Excerpted passage below:

Handling of the complaint.

  1. The landlord’s complaint policy in place at the time noted a 15 working days response time for stage one complaints, and 25 working days for review. While this timescale was in accordance with its policy at that time, the policy was not compliant with the Ombudsman Complaint Handling Code (the Code). The Code states that a landlord should respond to a stage 1 within 10 working days and stage 2 within 20 working days. Since October 2023 it is acknowledged however that the landlord has now updated its policy and its timescales now align with the Code.
  2. The landlord’s compensation policy provides that it will consider the extent of inconvenience a resident has experienced. This includes the time taken to deal with the complaint itself.
  3. The landlord’s complaint response although not incorrect lacked evidence of a full investigation. It should have considered its own communication with the resident as well as the findings of its contractors. This would have enabled it to fully satisfy itself that it had done all it could. That it did not was a missed opportunity to perhaps put matters right at an earlier stage. A recommendation for refresher training on effective complaint handling has been made in respect of this.
  4. The landlord did not provide its stage 2 response until 45 days after the escalation request. This was not in accordance with its policy timescales. It had however contacted the resident in November to apologise for its delay. It explained that it had large back logs, which it was working through, and it provided an estimated time scale. Within its stage 2 response it went further and offered redress of £50 for the inconvenience caused by its delays. Failure to adhere to timeframes for responses is a service failure. This Service therefore considers the landlord appropriately acknowledged its failing and the impact by offering sufficient redress.

Determination (decision)

  1. In accordance with paragraph 52 of the Housing Ombudsman Scheme there was maladministration in the landlord’s response to the resident’s reports of a contaminated water supply.
  2. In accordance with paragraph 53(b) of the Housing Ombudsman Scheme, in the Ombudsman’s opinion there was reasonable redress in relation to the landlord’s handling of the complaint.

Orders

  1. The landlord is ordered to do the following within the next 28 days:
  1. Apologise to the resident for the failures identified by this investigation.
  2. Pay the resident £175 compensation for the distress and inconvenience caused by the landlord’s response to the resident’s reports of a contaminated water supply.

 

Recommendations

  1. Pay the resident £50 compensation if not already paid as offered in the landlord’s stage 2 response.
  2. Considering the complaint handling failings in this case, the landlord should take steps (in the form of a refresher course or workshop, based on the contents of this Service’s Complaint Handling Code) to remind its relevant staff of their complaint handling responsibilities and the best practice approaches. The landlord may wish to refer to the Ombudsman’s Centre for Learning for appropriate courses.
  3. The landlord to write to the resident (if it has not done so already) to apologise for not informing him of the outcome of the water tests at the earliest opportunity. It should also consider appropriate compensation in respect of this failing in accordance with its compensation policy.

End of Excerpted passage.

_Things to do:_
**a)** According to the ombudsman decision, how many days after the escalation request did the landlord give its stage 2 response?
**b)** Output the stretch of the ombudsman decision from "2. Pay the resident" through "stage 2 response.", word for word.

Supplied records below:

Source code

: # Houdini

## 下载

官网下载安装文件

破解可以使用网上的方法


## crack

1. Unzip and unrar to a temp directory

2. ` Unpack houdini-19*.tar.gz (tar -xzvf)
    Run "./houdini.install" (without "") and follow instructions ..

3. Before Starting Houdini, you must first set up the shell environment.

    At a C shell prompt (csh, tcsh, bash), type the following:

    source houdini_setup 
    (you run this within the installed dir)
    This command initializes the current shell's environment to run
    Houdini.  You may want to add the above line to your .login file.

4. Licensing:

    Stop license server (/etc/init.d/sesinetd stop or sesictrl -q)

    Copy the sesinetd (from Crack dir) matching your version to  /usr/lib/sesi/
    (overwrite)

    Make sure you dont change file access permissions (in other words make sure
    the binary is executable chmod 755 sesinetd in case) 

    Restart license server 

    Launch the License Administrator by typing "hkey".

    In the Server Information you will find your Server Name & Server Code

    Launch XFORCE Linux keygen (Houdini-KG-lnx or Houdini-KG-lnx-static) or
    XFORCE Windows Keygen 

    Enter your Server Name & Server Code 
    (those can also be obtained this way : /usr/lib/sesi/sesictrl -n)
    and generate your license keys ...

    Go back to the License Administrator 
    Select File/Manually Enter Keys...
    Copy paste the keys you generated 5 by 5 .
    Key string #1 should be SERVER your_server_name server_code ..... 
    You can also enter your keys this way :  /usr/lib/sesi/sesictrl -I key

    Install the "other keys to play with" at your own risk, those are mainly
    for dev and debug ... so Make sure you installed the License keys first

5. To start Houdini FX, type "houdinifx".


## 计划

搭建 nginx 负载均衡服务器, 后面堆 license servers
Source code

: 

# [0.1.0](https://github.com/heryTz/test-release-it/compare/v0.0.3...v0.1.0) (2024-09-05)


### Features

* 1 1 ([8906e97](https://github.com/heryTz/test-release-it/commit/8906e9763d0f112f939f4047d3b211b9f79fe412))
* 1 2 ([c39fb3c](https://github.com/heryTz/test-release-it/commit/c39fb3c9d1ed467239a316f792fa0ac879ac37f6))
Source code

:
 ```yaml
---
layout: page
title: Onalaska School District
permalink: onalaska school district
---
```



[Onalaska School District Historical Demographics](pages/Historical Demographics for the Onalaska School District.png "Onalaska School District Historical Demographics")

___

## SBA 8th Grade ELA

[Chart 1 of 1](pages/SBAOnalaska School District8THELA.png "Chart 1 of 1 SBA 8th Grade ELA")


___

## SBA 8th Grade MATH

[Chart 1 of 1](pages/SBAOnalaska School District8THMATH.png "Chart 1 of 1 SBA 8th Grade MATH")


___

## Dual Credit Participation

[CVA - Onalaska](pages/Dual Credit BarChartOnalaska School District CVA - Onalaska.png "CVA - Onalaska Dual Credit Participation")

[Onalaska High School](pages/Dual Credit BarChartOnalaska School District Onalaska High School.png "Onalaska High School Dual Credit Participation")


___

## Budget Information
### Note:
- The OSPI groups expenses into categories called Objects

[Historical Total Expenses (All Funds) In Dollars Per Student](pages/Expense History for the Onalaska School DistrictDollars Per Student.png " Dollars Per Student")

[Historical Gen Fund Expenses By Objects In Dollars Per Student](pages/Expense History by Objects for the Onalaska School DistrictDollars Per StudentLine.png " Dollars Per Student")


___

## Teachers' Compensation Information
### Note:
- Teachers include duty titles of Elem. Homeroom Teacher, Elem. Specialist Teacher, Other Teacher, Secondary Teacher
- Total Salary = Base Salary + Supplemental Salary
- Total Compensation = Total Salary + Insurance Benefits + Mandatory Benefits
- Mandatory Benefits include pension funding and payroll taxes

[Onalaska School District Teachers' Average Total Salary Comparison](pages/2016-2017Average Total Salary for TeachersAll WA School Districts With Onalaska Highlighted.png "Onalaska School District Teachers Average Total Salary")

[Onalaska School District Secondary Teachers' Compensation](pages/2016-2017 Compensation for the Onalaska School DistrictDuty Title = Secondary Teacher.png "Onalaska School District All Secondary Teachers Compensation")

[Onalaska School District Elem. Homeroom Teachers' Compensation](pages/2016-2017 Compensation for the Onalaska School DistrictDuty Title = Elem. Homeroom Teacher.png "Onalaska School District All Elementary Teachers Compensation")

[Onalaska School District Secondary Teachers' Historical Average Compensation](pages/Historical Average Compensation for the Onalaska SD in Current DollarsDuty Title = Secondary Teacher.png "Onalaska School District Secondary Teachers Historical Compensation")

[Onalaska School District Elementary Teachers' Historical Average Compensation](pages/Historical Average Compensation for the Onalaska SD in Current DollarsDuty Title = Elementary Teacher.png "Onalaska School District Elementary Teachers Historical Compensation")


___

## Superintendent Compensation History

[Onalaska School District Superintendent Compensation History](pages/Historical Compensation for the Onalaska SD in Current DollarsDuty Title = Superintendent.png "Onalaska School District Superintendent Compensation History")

End of Supplied records.

_Answers provided:_
**a)** 45 days

**b)**
2. Pay the resident £175 compensation for the distress and inconvenience caused by the landlord’s response to the resident’s reports of a contaminated water supply.

 

Recommendations

  1. Pay the resident £50 compensation if not already paid as offered in the landlord’s stage 2 response.